As described earlier, the significant features of a profit-sharing plan are that employer contributions are, within limits, discretionary on the part of the employer and that employee withdrawals before retirement may be permitted. Profit-sharing plans that are designed to allow employee contributions are sometimes referred to as savings or thrift plans.


Section 401(k) Plan

A Section 401(k) plan, also called a cash or deferred plan, is a plan allowing employees to choose (within limits) to receive compensation either as current cash or as a contribution to a qualified profit-sharing plan. The amount contributed to the plan is not currently taxable to the employee. Such plans have become popular because of their flexibility and tax advantages. However, such plans must include restrictions that may be burdensome to the employer or the employees. The most significant restrictions are a requirement of immediate vesting for amounts contributed under the employee election and restrictions on distribution of these amounts to employees prior to age 59½.


Stock Bonus Plan

The stock bonus plan resembles a profit-sharing plan except that employer contributions are in the form of employer stock rather than cash and the plan fund consists primarily of employer stock.

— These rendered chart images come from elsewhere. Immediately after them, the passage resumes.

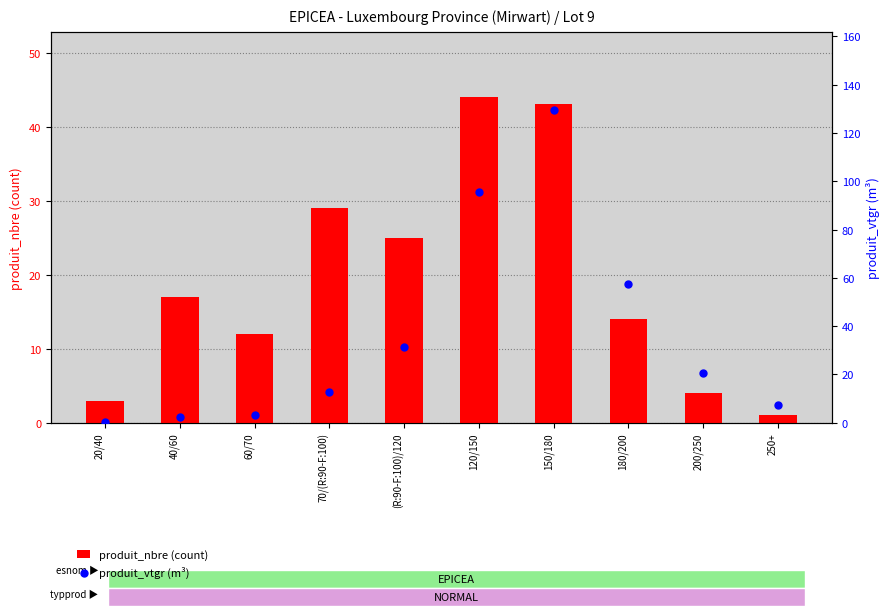

Is the value of produit_nbre (count) at (R:90-F:100)/120 greater than the value of produit_vtgr (m³) at 200/250?

Yes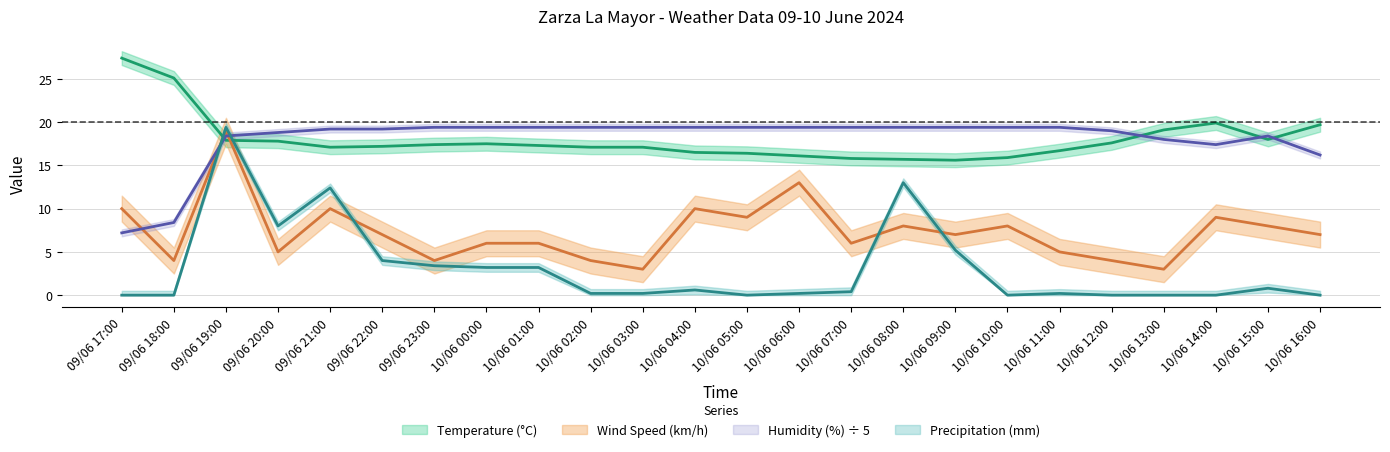

What is the label of the 21st point from the right?

09/06 20:00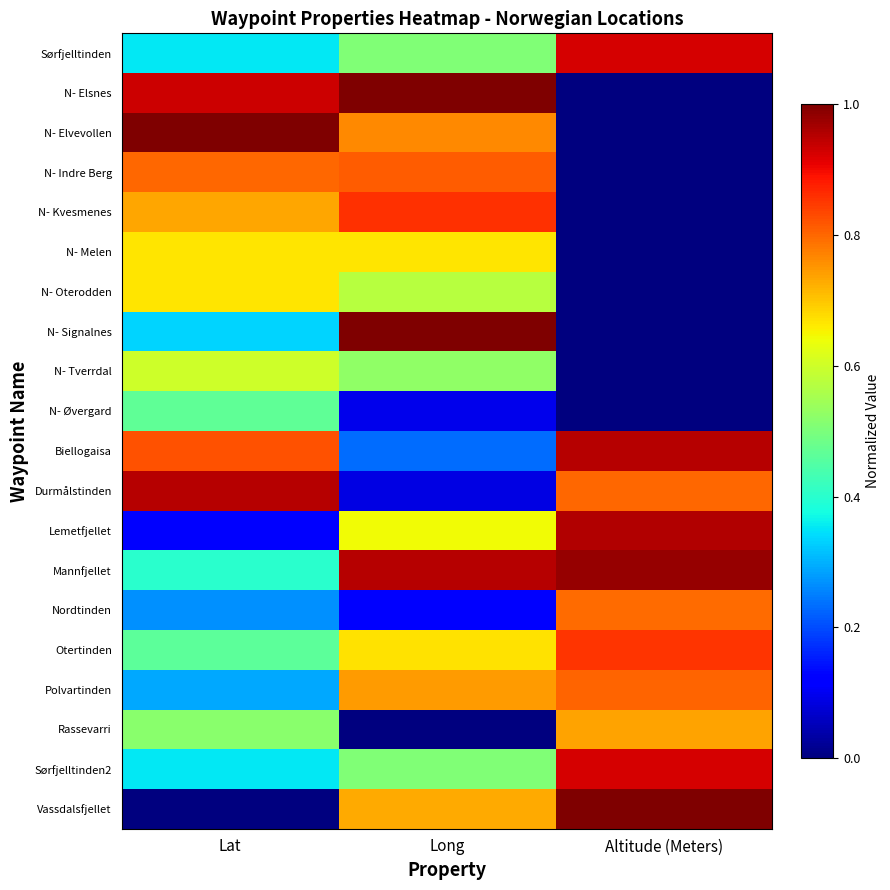

Reading left to right, transcribe all the data shown in this chart.

Sørfjelltinden: Lat=0.4	Long=0.5	Altitude (Meters)=0.9
N- Elsnes: Lat=0.9	Long=1.0	Altitude (Meters)=0.0
N- Elvevollen: Lat=1.0	Long=0.8	Altitude (Meters)=0.0
N- Indre Berg: Lat=0.8	Long=0.8	Altitude (Meters)=0.0
N- Kvesmenes: Lat=0.7	Long=0.9	Altitude (Meters)=0.0
N- Melen: Lat=0.7	Long=0.7	Altitude (Meters)=0.0
N- Oterodden: Lat=0.7	Long=0.6	Altitude (Meters)=0.0
N- Signalnes: Lat=0.3	Long=1.0	Altitude (Meters)=0.0
N- Tverrdal: Lat=0.6	Long=0.5	Altitude (Meters)=0.0
N- Øvergard: Lat=0.5	Long=0.1	Altitude (Meters)=0.0
Biellogaisa: Lat=0.8	Long=0.2	Altitude (Meters)=1.0
Durmålstinden: Lat=1.0	Long=0.1	Altitude (Meters)=0.8
Lemetfjellet: Lat=0.1	Long=0.6	Altitude (Meters)=1.0
Mannfjellet: Lat=0.4	Long=1.0	Altitude (Meters)=1.0
Nordtinden: Lat=0.3	Long=0.1	Altitude (Meters)=0.8
Otertinden: Lat=0.5	Long=0.7	Altitude (Meters)=0.9
Polvartinden: Lat=0.3	Long=0.7	Altitude (Meters)=0.8
Rassevarri: Lat=0.5	Long=0.0	Altitude (Meters)=0.7
Sørfjelltinden2: Lat=0.4	Long=0.5	Altitude (Meters)=0.9
Vassdalsfjellet: Lat=0.0	Long=0.7	Altitude (Meters)=1.0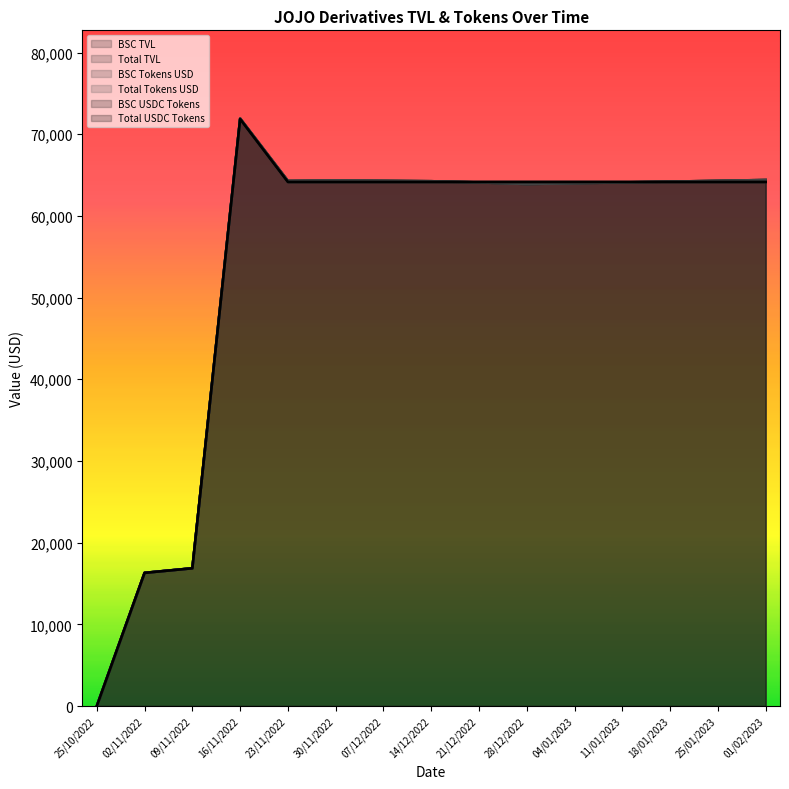

How many lines are shown in the chart?

6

The fiduciary requirements of the pension law forbid an employer to invest more than 10 percent of a pension plan fund in stock of the employer company. This prevents the employer from utilizing pension plan funds primarily for financing the business rather than providing retirement security for employees. However, the 10 percent restriction does not apply to profit-sharing or stock bonus plans.


Stock bonus plans are intended specifically to give employees an ownership interest in the company at relatively low cost to the company. Stock bonus plans are also used by closely held companies to help create a market for stock of the employer.


ESOP

Employee stock ownership plans (ESOPs) are similar to stock bonus plans in that most or all of the plan fund consists of employer stock: employee accounts are stated in shares of employer stock. However, ESOPs are designed to offer a further benefit: the employer can use an ESOP as a mechanism for financing the business through borrowing or "leveraging." Various tax incentives exist to encourage this.

Jun 7, 2009

TAX BENEFITS OF QUALIFIED PLANS

The most important tax advantage of a qualified plan is best understood by comparison with the rules applicable to a nonqualified deferred compensation plan. In a nonqualified plan, the timing of the employer's income tax deduction for compensation of employees depends on when the compensation is included in the employee's income. If the employer puts no money aside in advance to fund the plan, there is no deduction to the employer until the retirement income is paid to the employee, at which time the employee also reports the compensation as taxable income. If the employer puts money aside into an irrevocable trust fund, insurance contract, or similar fund for the benefit of the employee, the employer can get an immediate tax deduction, but then the employee is taxed immediately; there is no tax deferral for the employee.

These rules do not apply to a qualified plan. In a qualified plan, the employer obtains a tax deduction for contributions to the plan fund (within specified limits) for the year the contribution is made. Employees pay taxes on benefits when they are received. The combination of an immediate employer tax deduction plus tax deferral for the employee can be obtained only with a qualified plan.

Besides this basic advantage, there are other tax benefits for qualified plans. Four advantages are usually identified:

  • The employer gets an immediate deduction, within certain limits, for amounts paid into the plan fund to finance future retirement benefits for employees.

  • The employee is not taxed at the time the employer makes contributions for that employee to the plan fund.

  • The employee is taxed only when plan benefits are received. If the full benefit is received in a single year, it may be eligible for special favorable "lump sum" income taxation.

  • Earnings on money put aside by the employer to fund the plan are not subject to federal income tax while in the plan fund; thus the earnings accumulate tax free.